Not for Canon Flashes + Shoe Design Flaw
I did quite a bit of research before committing $ dollars for this bracket. Reason: it is the smallest tri-flash design on the market.I liked the quality: it's solidly built. The reason I had to return it was: the cold shoes seem to be made for Nikon flash. My Canon 600EX or the 580EX simply can not be fully inserted into the cold shoe. About %20 of the foot is hung outside. I thought no problem, 80% surface should suffice. However no matter how much I tighten it, with a few light jiggles, the flash comes a bit loose. This is not acceptable, as most of the time, my flashes are installed with the umbrella shaft at an angle. The last thing you want is three of your 600EX (totaling $1800) to fall on a hard surface.Another design flaw I found is: most of my cold-shoes I use have an angular design to the sides. So when you tighten it, the flash shoe plate is pressed downwards in addition to being pressed inwards. This bracket's cold-shoes have flat sides, so it press inward only. This certainly contributed to the loosen nature of the lock.For $ this product needs to be much better. I returned the product.

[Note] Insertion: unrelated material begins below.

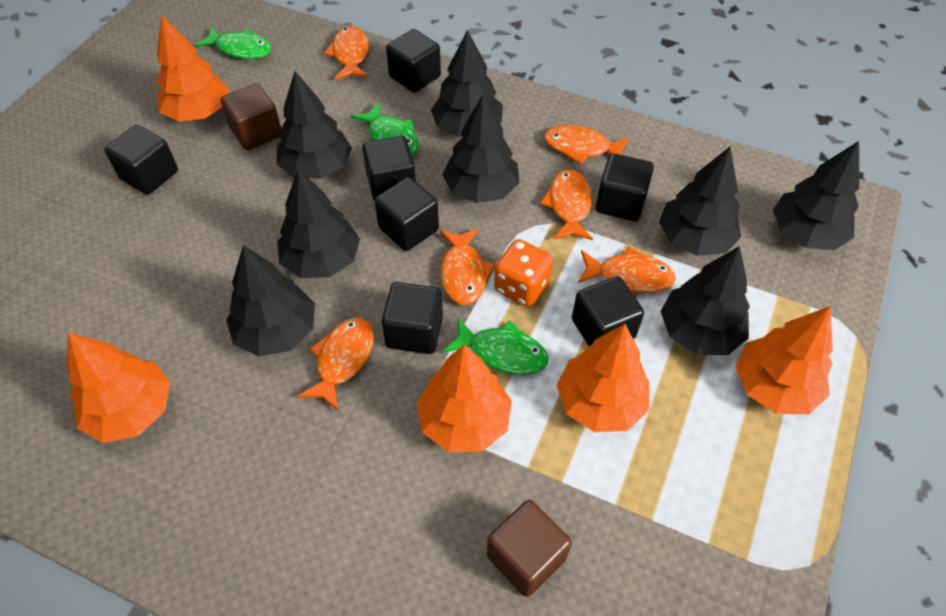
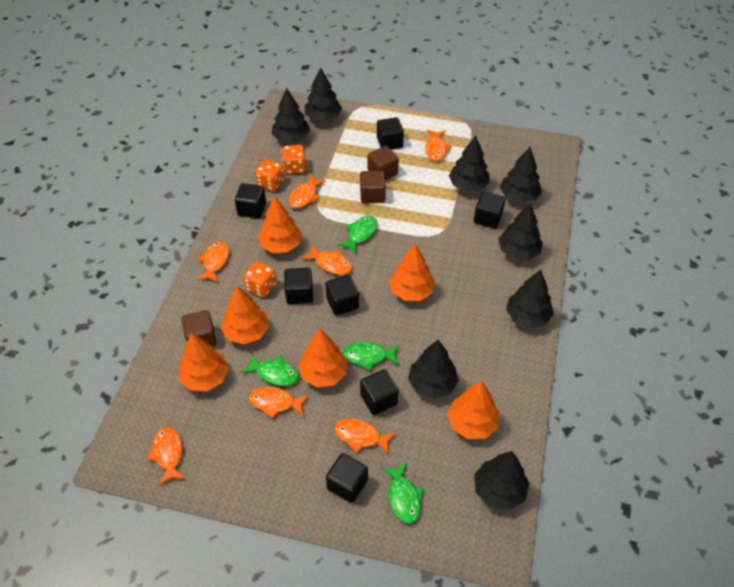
brown cube: [221,83,281,150] [487,500,572,597] = 2 -> [182,310,217,347] [360,170,386,204] [368,146,399,180] = 3
green fish: [195,26,271,59] [351,102,419,156] [443,317,548,375] = 3 -> [241,353,299,386] [338,216,377,253] [343,342,399,371] [382,462,424,523] = 4
orange dice: [494,239,553,307] = 1 -> [243,261,276,297] [255,159,284,191] [282,145,306,174] = 3
orange fish: [297,318,374,411] [324,26,369,79] [440,228,495,305] [540,170,593,240] [544,125,630,164] [578,247,676,293] = 6 -> [147,427,186,485] [197,241,229,283] [249,386,309,419] [289,175,326,208] [302,244,352,275] [334,418,396,455] [425,130,452,161] = 7
orange tree: [67,332,171,443] [156,15,229,122] [417,345,512,452] [557,324,650,432] [735,306,833,414] = 5 -> [179,333,229,391] [221,286,269,344] [258,196,302,253] [298,329,347,387] [389,244,435,301] [447,381,499,439] = 6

TriFlash Mount works great!
I needed a way to get all of my speedlights through my umbrella. This was simple to use, sturdy, and fully funtional!
Serves the purpose
For down and dirty jobs requiring something better than on-camera flash, I want equipment that transports easily, sets up and breaks down quickly, and doesn't give me headaches. I have the first generation of this bracket. After some skimpy pieces of metal designed to hold the flash fell off, I removed the rest and got it down to simple black cold shoes. Locking was provided by the Canon 600 series flash itself. That works fine. This new unit is somewhat larger and uses thumbscrews to tighten the flash to the bracket. The flash shoe locks don't grab anything. I subtracted one star because you'd better make sure these thumbscrews are really tight or your very expensive flashes may dislodge from the shoe. Otherwise, you should enjoy this unit, even if you rarely venture beyond one flash.
Couple of problems...
It would probably be okay except for a couple things, but it's hard to tell since I'm not sure if my problems are just with the one I received or possibly with all of them. It's also a little pricey for the build quality, though it's the cheapest of the 3 variants (with radio controlled flashes I see no reason to buy the other versions) and there aren't any other brands with the same form and better quality as far as I can tell. These are my main problems: One of the adjustable shoe mounts on the side was jammed when I received it. I was eventually able to loosen it, but the next day when I was trying to remove my flash it took me probably 10 minutes to get the screw undone. Not really a good thing when I'm at a wedding and I need break stuff down and move quickly. Second problem may just be a feature that I was unaware of. The bracket won't completely tighten down on my light stand. Like, when tightened all the way the whole unit can be spun around on the spigot. I know the spigot is the proper size so it's not that. That's probably going to be a big problem when I try to use it on a boom. Not sure what I'll do with it. I don't really feel like paying to exchange it and then waiting a month to receive the replacement, but as of now it's not reliable enough to use on a job.